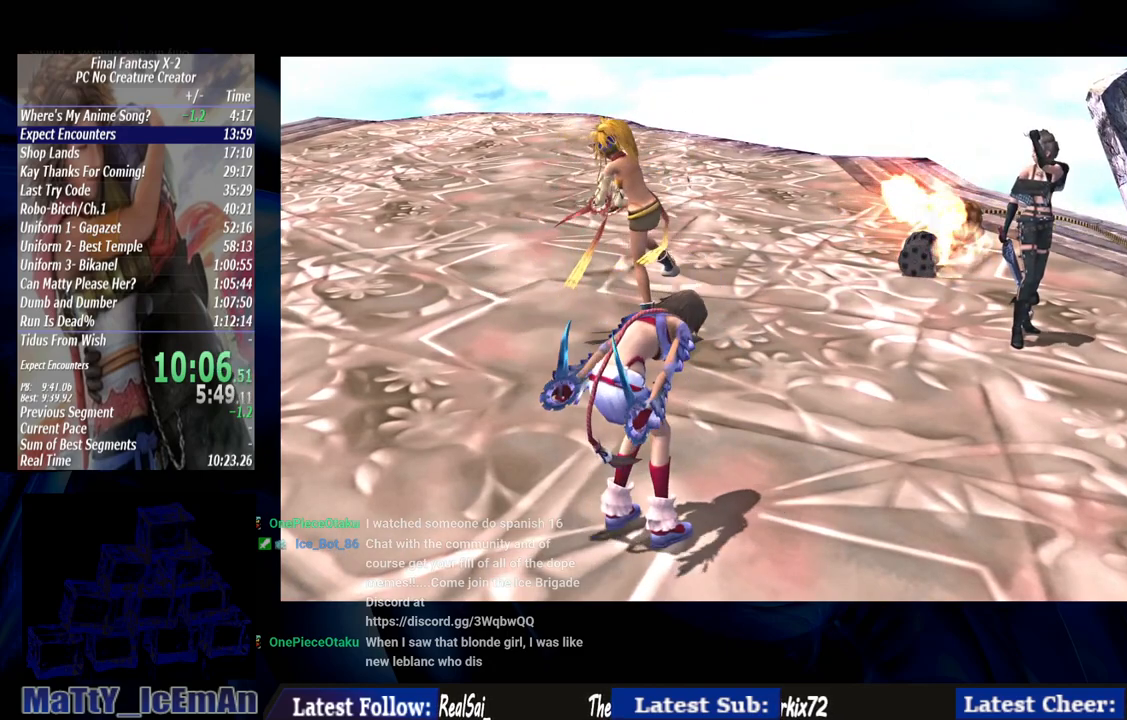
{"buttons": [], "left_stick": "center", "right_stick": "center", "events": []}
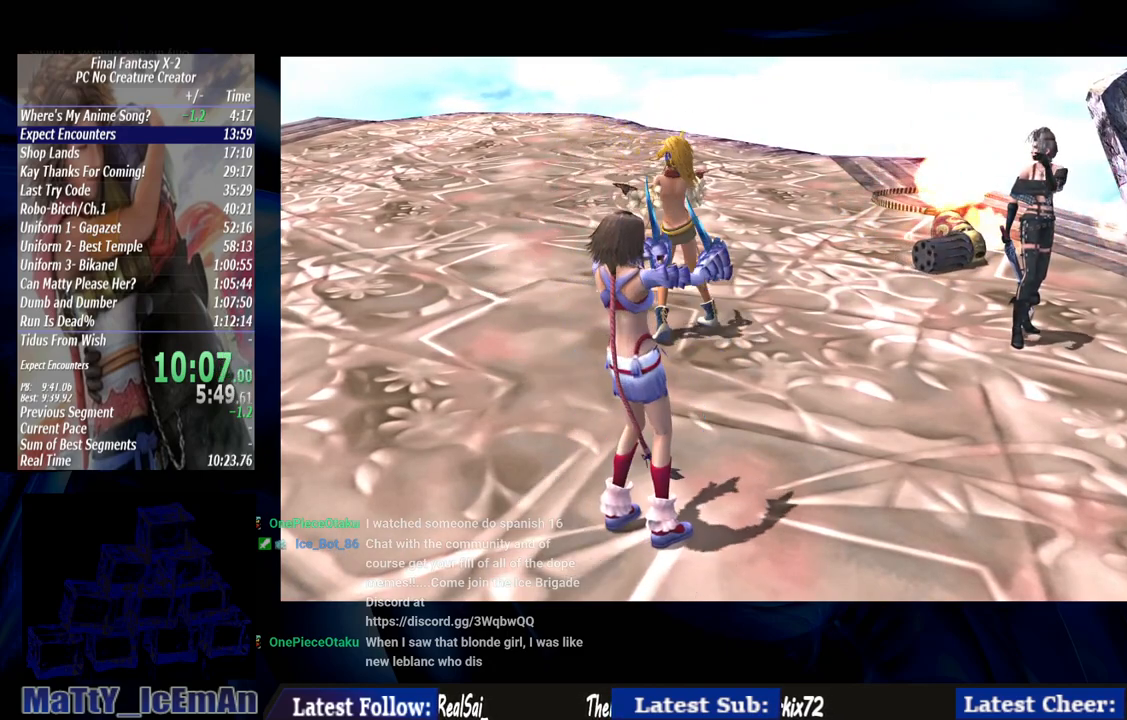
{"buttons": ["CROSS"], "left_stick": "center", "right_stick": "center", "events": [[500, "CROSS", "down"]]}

========

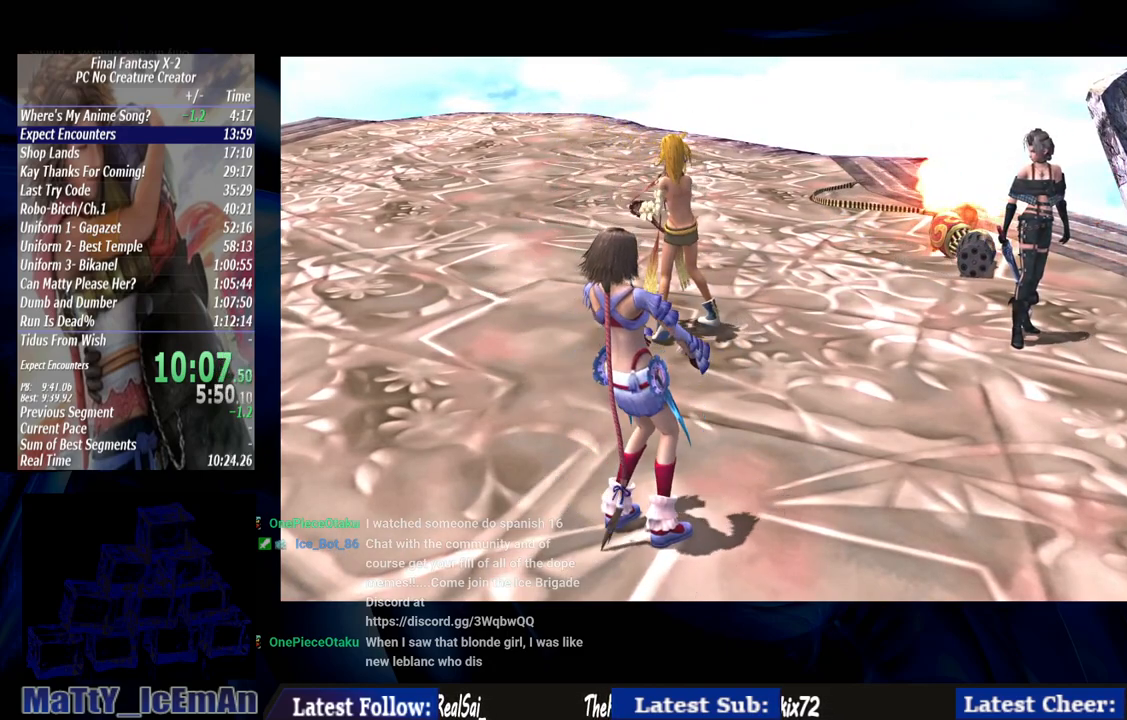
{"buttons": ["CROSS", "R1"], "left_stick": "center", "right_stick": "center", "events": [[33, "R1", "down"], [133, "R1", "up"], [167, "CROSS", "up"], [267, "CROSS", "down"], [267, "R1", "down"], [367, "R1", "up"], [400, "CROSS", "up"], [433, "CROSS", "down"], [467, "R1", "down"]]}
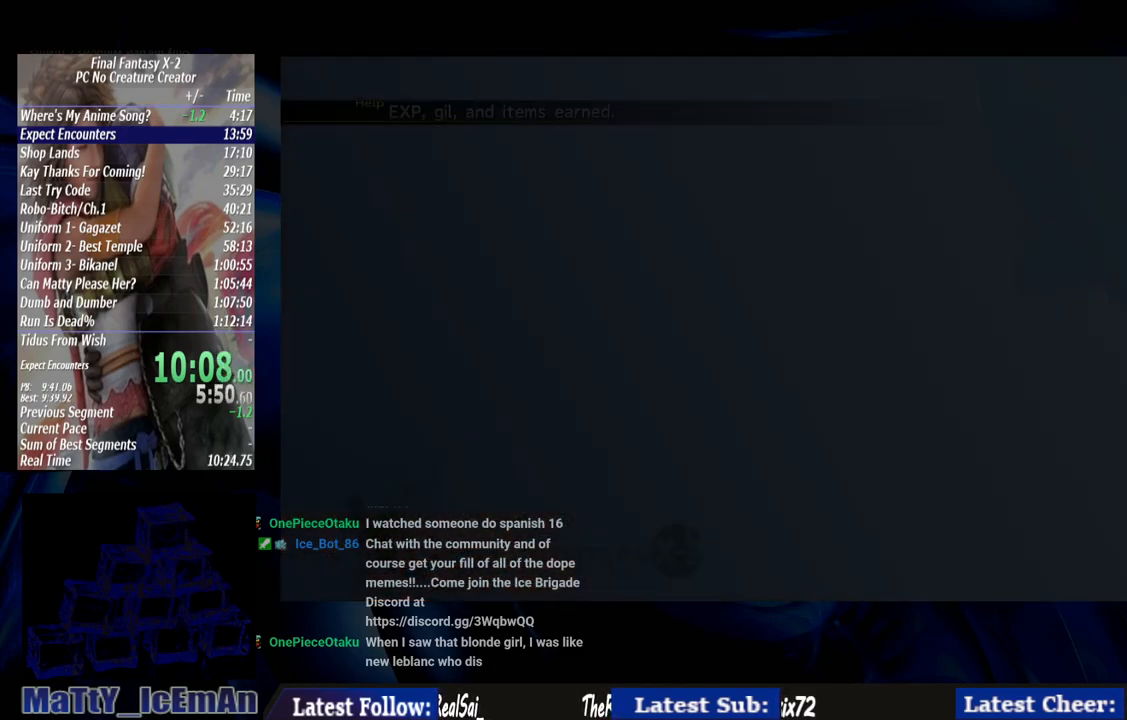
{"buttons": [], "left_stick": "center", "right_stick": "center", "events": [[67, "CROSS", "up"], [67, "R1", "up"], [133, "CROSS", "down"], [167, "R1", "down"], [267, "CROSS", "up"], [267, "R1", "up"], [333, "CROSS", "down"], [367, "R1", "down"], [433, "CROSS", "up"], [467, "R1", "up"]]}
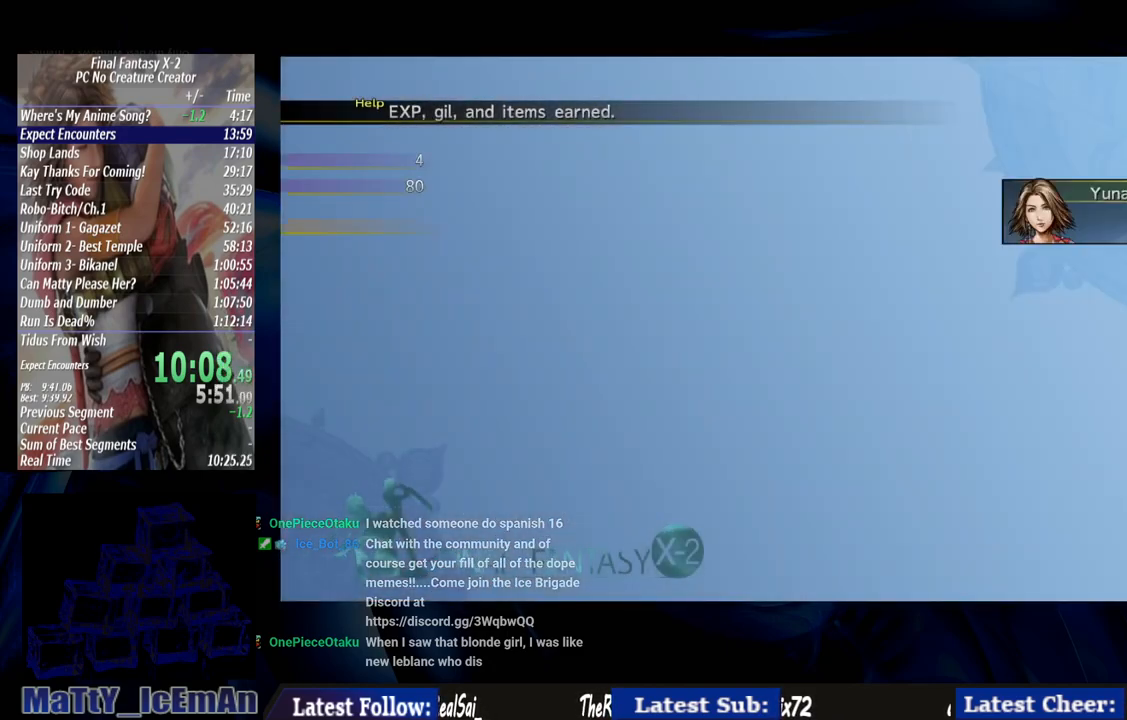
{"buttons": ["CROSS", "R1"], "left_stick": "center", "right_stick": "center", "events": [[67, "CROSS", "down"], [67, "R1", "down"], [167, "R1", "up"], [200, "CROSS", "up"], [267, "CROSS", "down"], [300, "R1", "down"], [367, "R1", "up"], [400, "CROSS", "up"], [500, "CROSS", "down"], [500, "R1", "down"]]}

========

* What this task involves:
Among the records above, find the lines where the word "CROSS" appears and copy them.

* Worked solution:
{"buttons": ["CROSS"], "left_stick": "center", "right_stick": "center", "events": [[500, "CROSS", "down"]]}
{"buttons": ["CROSS", "R1"], "left_stick": "center", "right_stick": "center", "events": [[33, "R1", "down"], [133, "R1", "up"], [167, "CROSS", "up"], [267, "CROSS", "down"], [267, "R1", "down"], [367, "R1", "up"], [400, "CROSS", "up"], [433, "CROSS", "down"], [467, "R1", "down"]]}
{"buttons": [], "left_stick": "center", "right_stick": "center", "events": [[67, "CROSS", "up"], [67, "R1", "up"], [133, "CROSS", "down"], [167, "R1", "down"], [267, "CROSS", "up"], [267, "R1", "up"], [333, "CROSS", "down"], [367, "R1", "down"], [433, "CROSS", "up"], [467, "R1", "up"]]}
{"buttons": ["CROSS", "R1"], "left_stick": "center", "right_stick": "center", "events": [[67, "CROSS", "down"], [67, "R1", "down"], [167, "R1", "up"], [200, "CROSS", "up"], [267, "CROSS", "down"], [300, "R1", "down"], [367, "R1", "up"], [400, "CROSS", "up"], [500, "CROSS", "down"], [500, "R1", "down"]]}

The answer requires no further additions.